The Air Force’s chief of sexual assault prevention, Lt. Col. Jeffrey Krusinski, was arrested and charged early Sunday morning with sexual battery. That’s right–you read correctly.
According to the Arlington, Virginia police department, the 41-year-old chief drunkenly “approached a female victim in a parking lot and grabbed her breasts and buttocks.” The report says that the woman tried to fight him off when he tried to touch her again and alerted the police. A mugshot released by the police department shows Krusinski with a scratched face as a result of the altercation. He was held on a $5,000 unsecured bond.
As of Monday, Krusinski was stripped of his title, Air Force spokesman Maj. Eric Badger said.

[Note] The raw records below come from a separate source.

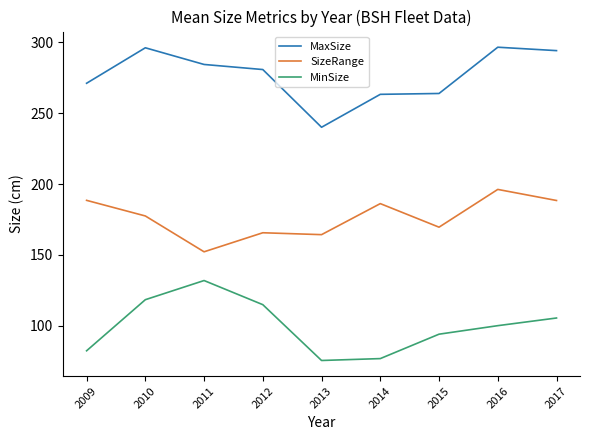

Rank the series by their maximum value, from highest to lowest.

MaxSize, SizeRange, MinSize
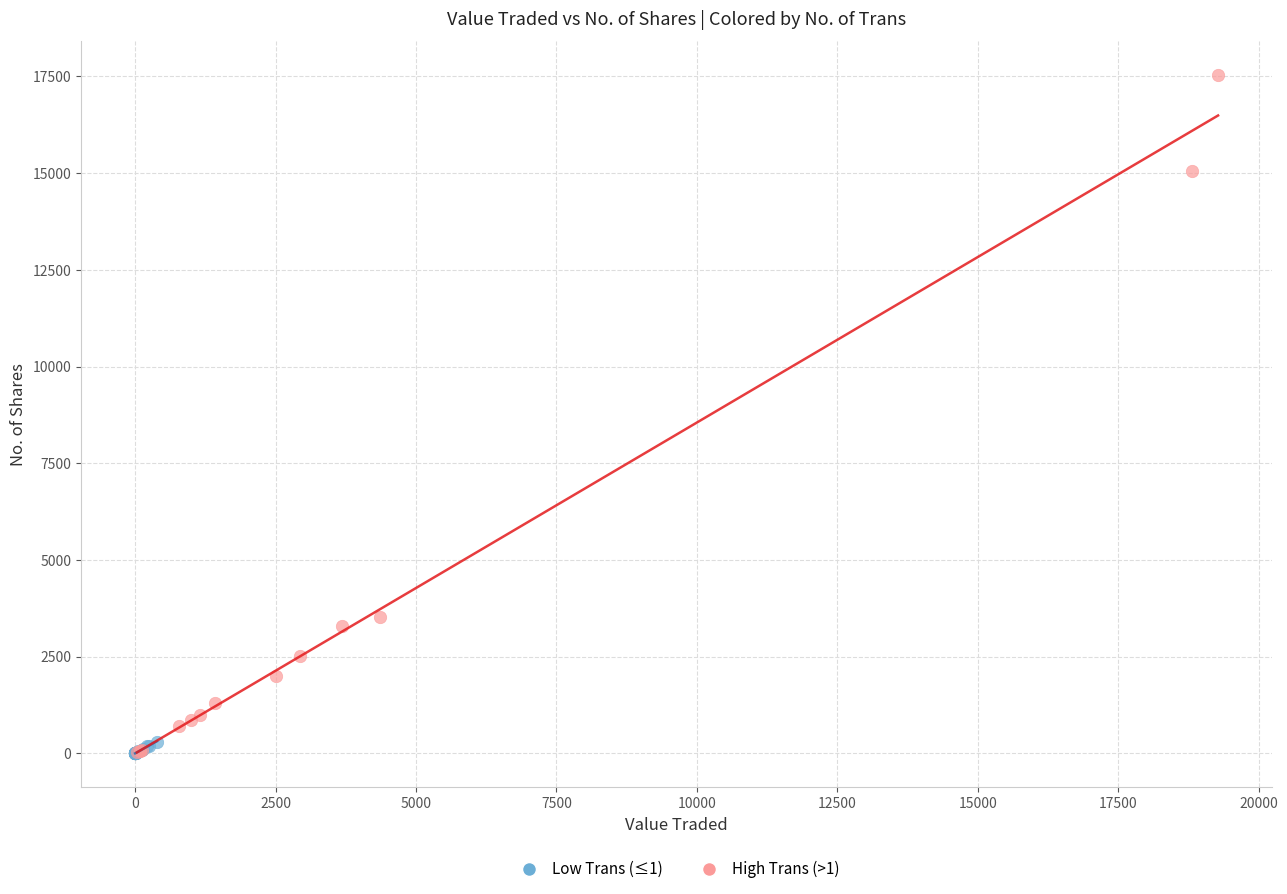

Which series has the widest spread of Y values?

High Trans (>1)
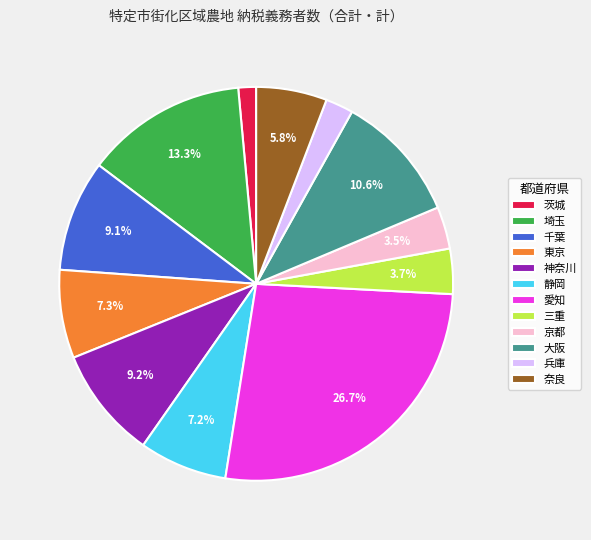

What percentage is NOT represented by 京都?

96.5%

“If these allegations are true, this is one more example on a long list of how fundamentally broken the military justice system and culture are,” Nancy Parrish, the president of Protect Our Defenders, an advocacy group for the survivors of military sexual assault, told Wired. “The idea that the head of the Air Force’s Sexual Assault Prevention and Response Office could be arrested for sexual assault indicates the depth of the problem. It’s outrageous.”
Krusinski attended the U.S. Air Force Academy and has served in Afghanistan, as well as the deputy expeditionary mission support group commander at Joint Base Balad in Iraq, reports Stars and Stripes. He was also commander of the 6th Force Support Squadron at MacDill Air Force Base in Tampa, Florida.
The incident coincidentally happened just days before the Pentagon is scheduled to release updated numbers of the rise of sexual assaults in the military. The number of reported sexual assaults increased by six percent, from 3,192 in 2011 to 3,374 in 2012.